§ Задание 1
Выведите без изменений строки из списка: фрагмент, который открывается строкой, содержащей «taz lab Infobrief», и закрывается строкой, содержащей «Market Építő Zrt.», включая обе. Изображения в ответ не включайте.

§ Текст документа
⟨

Читать книгу «Эпоха викингов. Мир богов и мир людей в мифах северных германцев» онлайн полностью📖 — Вильгельма Грёнбека — MyBook.
 









 










 









 









 









Германское правосудие не знает такого понятия, как избирательное правосудие: оно может признать одну сторону правой, а другую – виновной. Если убили человека, а его друзья отказываются от немедленного мщения и обращаются в суд, то община должна лишить их прав фрита и возмещения ущерба или осудить всем миром, объявив, что они не достойны искать защиты в суде. В первом случае община добавляет свой авторитет к делам пострадавшей партии, отказав осужденным в праве поддерживать свое родство или защищать и помогать убийце; во втором случае, если убийство было совершено в целях самообороны или было спровоцировано, закон говорит подавшим иск: «Твой фрит был побежден, у вас нет прав на отмщение».

Нас с детства учили рассматривать притчу о связке прутьев как пример того, какое огромное значение имеет единство. Отношение германцев начиналось совсем с другого конца. Для них единство – это не соединение, это первое, что появилось на свет. Идея взаимной поддержки не играет у них главной роли; они не рассматривают ее как собрание разных людей, которое увеличивает их силы; для германцев именно сила служит объединяющей основой. Поэтому для них все сообщество разрушается, а с ним уменьшается и сила его членов, если от фрита отрывается хотя бы один человек. И они сравнивают группу родственников как ограду, сооружаемую шест за шестом, которая окружает священную землю. И если один шест падает, то брешь образуется во всем клане и его земля становится незащищенной.

Такими были фрит, который в древние времена объединял родственников, и любовь, которую можно назвать чувством идентичности. Она столь глубоко укоренилась в душе человека, что никакая симпатия или антипатия, никакие изменения настроений не могли ее поколебать или уничтожить.

⟩

§ Задание 2
С чем, согласно отрывку о германском фрите, германцы сравнивают группу родственников?

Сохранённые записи
⟨

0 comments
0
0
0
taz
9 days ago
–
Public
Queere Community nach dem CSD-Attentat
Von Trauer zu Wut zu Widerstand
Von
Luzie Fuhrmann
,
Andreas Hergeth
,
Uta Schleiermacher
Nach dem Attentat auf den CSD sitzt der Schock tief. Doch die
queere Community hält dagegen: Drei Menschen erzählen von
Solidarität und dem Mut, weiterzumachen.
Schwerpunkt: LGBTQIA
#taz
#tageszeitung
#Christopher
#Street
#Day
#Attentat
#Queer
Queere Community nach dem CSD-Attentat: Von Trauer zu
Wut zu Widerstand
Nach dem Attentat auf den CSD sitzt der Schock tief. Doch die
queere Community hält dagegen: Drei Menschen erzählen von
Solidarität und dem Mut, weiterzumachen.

⟩
⟨

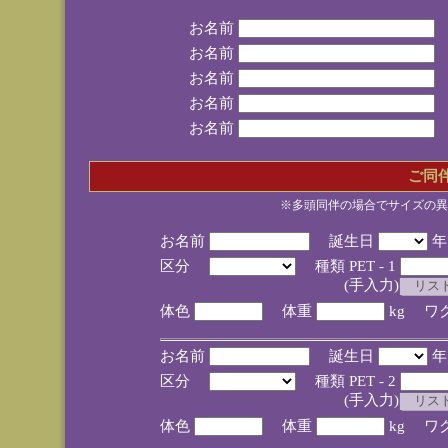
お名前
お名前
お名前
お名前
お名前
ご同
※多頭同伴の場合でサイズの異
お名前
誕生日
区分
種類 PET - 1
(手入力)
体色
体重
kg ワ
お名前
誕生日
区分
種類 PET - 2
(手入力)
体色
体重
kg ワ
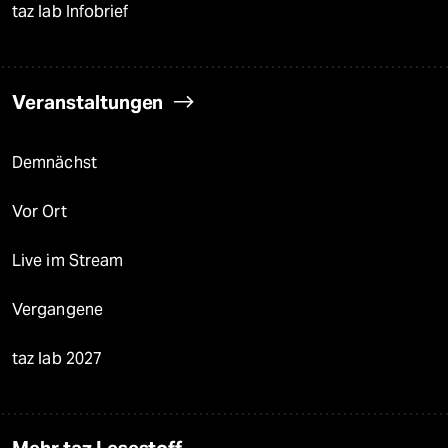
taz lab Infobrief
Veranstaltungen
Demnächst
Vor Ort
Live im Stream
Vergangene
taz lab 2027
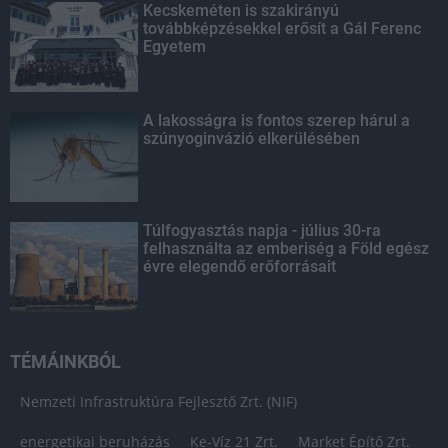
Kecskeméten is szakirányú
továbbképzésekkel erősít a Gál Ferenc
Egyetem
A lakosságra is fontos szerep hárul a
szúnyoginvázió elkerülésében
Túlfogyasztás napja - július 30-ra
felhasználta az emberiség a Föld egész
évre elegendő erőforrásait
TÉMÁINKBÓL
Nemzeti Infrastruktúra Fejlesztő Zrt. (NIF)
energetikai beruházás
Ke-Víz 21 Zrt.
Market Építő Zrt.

⟩

§ Ответ 1
taz lab Infobrief
Veranstaltungen
Demnächst
Vor Ort
Live im Stream
Vergangene
taz lab 2027
Kecskeméten is szakirányú
továbbképzésekkel erősít a Gál Ferenc
Egyetem
A lakosságra is fontos szerep hárul a
szúnyoginvázió elkerülésében
Túlfogyasztás napja - július 30-ra
felhasználta az emberiség a Föld egész
évre elegendő erőforrásait
TÉMÁINKBÓL
Nemzeti Infrastruktúra Fejlesztő Zrt. (NIF)
energetikai beruházás
Ke-Víz 21 Zrt.
Market Építő Zrt.

§ Ответ 2
С оградой, сооружаемой шест за шестом, которая окружает священную землю.